→ **What you need to do**
Each record needs to be transcribed exactly.

→ **Record extracts**
- - - -

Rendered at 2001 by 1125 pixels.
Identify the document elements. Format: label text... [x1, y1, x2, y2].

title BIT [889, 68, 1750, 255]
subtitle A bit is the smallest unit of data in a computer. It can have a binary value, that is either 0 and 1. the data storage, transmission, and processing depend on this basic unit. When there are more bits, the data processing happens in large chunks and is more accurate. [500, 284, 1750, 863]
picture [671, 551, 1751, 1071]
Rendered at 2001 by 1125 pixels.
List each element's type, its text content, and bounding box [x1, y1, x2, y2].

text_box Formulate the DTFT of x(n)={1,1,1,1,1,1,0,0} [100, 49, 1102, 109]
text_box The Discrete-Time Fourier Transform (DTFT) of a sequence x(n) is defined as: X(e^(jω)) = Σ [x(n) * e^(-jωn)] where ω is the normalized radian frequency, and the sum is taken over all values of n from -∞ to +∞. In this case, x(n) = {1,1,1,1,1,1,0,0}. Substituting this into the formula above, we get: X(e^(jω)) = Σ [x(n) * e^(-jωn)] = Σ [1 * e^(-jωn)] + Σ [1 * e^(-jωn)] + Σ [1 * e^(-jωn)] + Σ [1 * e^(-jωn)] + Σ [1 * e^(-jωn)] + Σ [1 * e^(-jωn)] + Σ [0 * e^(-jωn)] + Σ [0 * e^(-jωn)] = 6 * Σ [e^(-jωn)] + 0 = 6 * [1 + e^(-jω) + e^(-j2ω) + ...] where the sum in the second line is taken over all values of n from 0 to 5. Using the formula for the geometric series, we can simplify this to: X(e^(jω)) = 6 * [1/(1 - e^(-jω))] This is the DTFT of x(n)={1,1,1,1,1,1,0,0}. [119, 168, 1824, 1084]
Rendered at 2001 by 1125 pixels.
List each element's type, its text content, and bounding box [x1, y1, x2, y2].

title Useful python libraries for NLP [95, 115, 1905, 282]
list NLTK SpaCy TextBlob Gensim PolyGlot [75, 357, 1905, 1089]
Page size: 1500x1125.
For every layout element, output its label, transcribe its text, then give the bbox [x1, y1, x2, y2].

- - - -

→ **Reply**
Rendered at 2001 by 1125 pixels.
Identify the document elements. Format: label text... [x1, y1, x2, y2].

title BIT [889, 68, 1750, 255]
subtitle A bit is the smallest unit of data in a computer. It can have a binary value, that is either 0 and 1. the data storage, transmission, and processing depend on this basic unit. When there are more bits, the data processing happens in large chunks and is more accurate. [500, 284, 1750, 863]
picture [671, 551, 1751, 1071]
Rendered at 2001 by 1125 pixels.
List each element's type, its text content, and bounding box [x1, y1, x2, y2].

text_box Formulate the DTFT of x(n)={1,1,1,1,1,1,0,0} [100, 49, 1102, 109]
text_box The Discrete-Time Fourier Transform (DTFT) of a sequence x(n) is defined as: X(e^(jω)) = Σ [x(n) * e^(-jωn)] where ω is the normalized radian frequency, and the sum is taken over all values of n from -∞ to +∞. In this case, x(n) = {1,1,1,1,1,1,0,0}. Substituting this into the formula above, we get: X(e^(jω)) = Σ [x(n) * e^(-jωn)] = Σ [1 * e^(-jωn)] + Σ [1 * e^(-jωn)] + Σ [1 * e^(-jωn)] + Σ [1 * e^(-jωn)] + Σ [1 * e^(-jωn)] + Σ [1 * e^(-jωn)] + Σ [0 * e^(-jωn)] + Σ [0 * e^(-jωn)] = 6 * Σ [e^(-jωn)] + 0 = 6 * [1 + e^(-jω) + e^(-j2ω) + ...] where the sum in the second line is taken over all values of n from 0 to 5. Using the formula for the geometric series, we can simplify this to: X(e^(jω)) = 6 * [1/(1 - e^(-jω))] This is the DTFT of x(n)={1,1,1,1,1,1,0,0}. [119, 168, 1824, 1084]
Rendered at 2001 by 1125 pixels.
List each element's type, its text content, and bounding box [x1, y1, x2, y2].

title Useful python libraries for NLP [95, 115, 1905, 282]
list NLTK SpaCy TextBlob Gensim PolyGlot [75, 357, 1905, 1089]
Page size: 1500x1125.
For every layout element, output its label, transcribe its text, then give the bbox [x1, y1, x2, y2].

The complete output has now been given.